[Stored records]
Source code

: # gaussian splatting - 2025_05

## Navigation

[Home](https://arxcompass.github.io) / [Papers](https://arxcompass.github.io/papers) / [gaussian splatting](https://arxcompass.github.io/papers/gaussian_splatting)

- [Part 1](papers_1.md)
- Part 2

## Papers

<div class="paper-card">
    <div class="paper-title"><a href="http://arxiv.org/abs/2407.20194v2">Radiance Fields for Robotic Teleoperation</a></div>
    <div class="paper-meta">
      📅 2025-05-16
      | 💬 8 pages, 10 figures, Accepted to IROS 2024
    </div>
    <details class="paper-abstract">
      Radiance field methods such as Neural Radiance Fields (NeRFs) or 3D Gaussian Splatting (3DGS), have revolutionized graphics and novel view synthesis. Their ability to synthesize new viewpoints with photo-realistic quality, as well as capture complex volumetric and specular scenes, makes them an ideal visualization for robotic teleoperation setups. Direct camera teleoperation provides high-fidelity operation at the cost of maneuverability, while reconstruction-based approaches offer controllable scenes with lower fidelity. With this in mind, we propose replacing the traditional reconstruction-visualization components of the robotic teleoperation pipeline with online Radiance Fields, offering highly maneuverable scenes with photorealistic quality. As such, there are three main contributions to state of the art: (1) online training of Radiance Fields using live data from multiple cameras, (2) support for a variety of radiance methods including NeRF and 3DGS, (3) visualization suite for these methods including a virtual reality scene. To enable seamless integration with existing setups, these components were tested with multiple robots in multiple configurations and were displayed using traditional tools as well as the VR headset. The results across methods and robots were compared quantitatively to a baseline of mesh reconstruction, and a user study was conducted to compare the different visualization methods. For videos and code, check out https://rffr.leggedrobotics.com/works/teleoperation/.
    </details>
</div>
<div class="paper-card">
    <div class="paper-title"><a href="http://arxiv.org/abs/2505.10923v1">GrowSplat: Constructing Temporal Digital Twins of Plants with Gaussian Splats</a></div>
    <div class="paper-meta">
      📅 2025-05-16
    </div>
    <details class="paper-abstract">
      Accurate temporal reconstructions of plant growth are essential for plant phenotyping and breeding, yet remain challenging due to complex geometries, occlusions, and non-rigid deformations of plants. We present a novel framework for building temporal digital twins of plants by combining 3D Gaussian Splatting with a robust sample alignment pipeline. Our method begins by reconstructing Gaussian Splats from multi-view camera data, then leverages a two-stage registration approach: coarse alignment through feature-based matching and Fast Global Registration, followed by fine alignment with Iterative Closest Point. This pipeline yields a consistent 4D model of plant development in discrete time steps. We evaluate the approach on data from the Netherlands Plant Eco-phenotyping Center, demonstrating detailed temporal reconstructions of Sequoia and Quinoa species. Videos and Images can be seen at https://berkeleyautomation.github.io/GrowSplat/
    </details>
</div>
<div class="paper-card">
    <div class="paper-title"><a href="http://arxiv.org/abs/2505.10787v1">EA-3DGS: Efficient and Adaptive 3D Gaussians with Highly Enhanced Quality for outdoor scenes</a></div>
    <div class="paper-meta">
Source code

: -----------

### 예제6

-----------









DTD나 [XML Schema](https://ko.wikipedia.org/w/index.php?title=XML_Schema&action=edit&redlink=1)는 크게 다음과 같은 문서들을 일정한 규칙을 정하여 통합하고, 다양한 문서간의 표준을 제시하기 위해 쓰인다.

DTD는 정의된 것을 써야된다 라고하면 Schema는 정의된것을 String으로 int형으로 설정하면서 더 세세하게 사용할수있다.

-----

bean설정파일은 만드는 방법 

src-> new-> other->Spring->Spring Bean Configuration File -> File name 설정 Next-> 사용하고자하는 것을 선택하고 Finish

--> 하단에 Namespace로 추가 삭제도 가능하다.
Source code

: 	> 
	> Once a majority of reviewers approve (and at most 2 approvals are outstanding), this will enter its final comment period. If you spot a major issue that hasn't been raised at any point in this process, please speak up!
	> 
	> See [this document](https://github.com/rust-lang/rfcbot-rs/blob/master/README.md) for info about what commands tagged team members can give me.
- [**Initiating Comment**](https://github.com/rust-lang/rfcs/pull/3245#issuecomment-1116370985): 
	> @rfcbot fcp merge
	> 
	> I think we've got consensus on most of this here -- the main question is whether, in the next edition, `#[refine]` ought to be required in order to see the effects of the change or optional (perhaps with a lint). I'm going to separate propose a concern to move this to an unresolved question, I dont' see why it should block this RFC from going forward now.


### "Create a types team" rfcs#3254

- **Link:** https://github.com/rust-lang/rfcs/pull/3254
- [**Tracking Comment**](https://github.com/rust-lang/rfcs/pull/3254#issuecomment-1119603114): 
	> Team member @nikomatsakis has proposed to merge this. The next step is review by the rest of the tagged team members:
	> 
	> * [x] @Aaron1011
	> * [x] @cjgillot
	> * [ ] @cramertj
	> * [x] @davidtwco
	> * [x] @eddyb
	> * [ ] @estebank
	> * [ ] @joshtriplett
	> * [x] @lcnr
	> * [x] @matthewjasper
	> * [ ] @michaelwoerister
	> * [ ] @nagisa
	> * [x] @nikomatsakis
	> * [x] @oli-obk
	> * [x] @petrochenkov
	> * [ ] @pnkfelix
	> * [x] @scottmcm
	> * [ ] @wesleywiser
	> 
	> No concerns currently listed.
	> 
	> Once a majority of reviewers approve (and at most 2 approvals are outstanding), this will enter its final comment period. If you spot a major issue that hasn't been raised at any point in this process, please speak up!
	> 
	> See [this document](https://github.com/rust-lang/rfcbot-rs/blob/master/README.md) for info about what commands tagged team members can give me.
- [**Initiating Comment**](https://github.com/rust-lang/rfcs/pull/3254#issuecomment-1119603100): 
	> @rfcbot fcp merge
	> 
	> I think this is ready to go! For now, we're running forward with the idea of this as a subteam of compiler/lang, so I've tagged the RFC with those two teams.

#### [WORK TO COMPLETE]
Find each line in the rows above that contains the word "Initiating", and copy those lines.

#### [EXERCISE SOLUTION]
- [**Initiating Comment**](https://github.com/rust-lang/rfcs/pull/3245#issuecomment-1116370985): 
- [**Initiating Comment**](https://github.com/rust-lang/rfcs/pull/3254#issuecomment-1119603100): 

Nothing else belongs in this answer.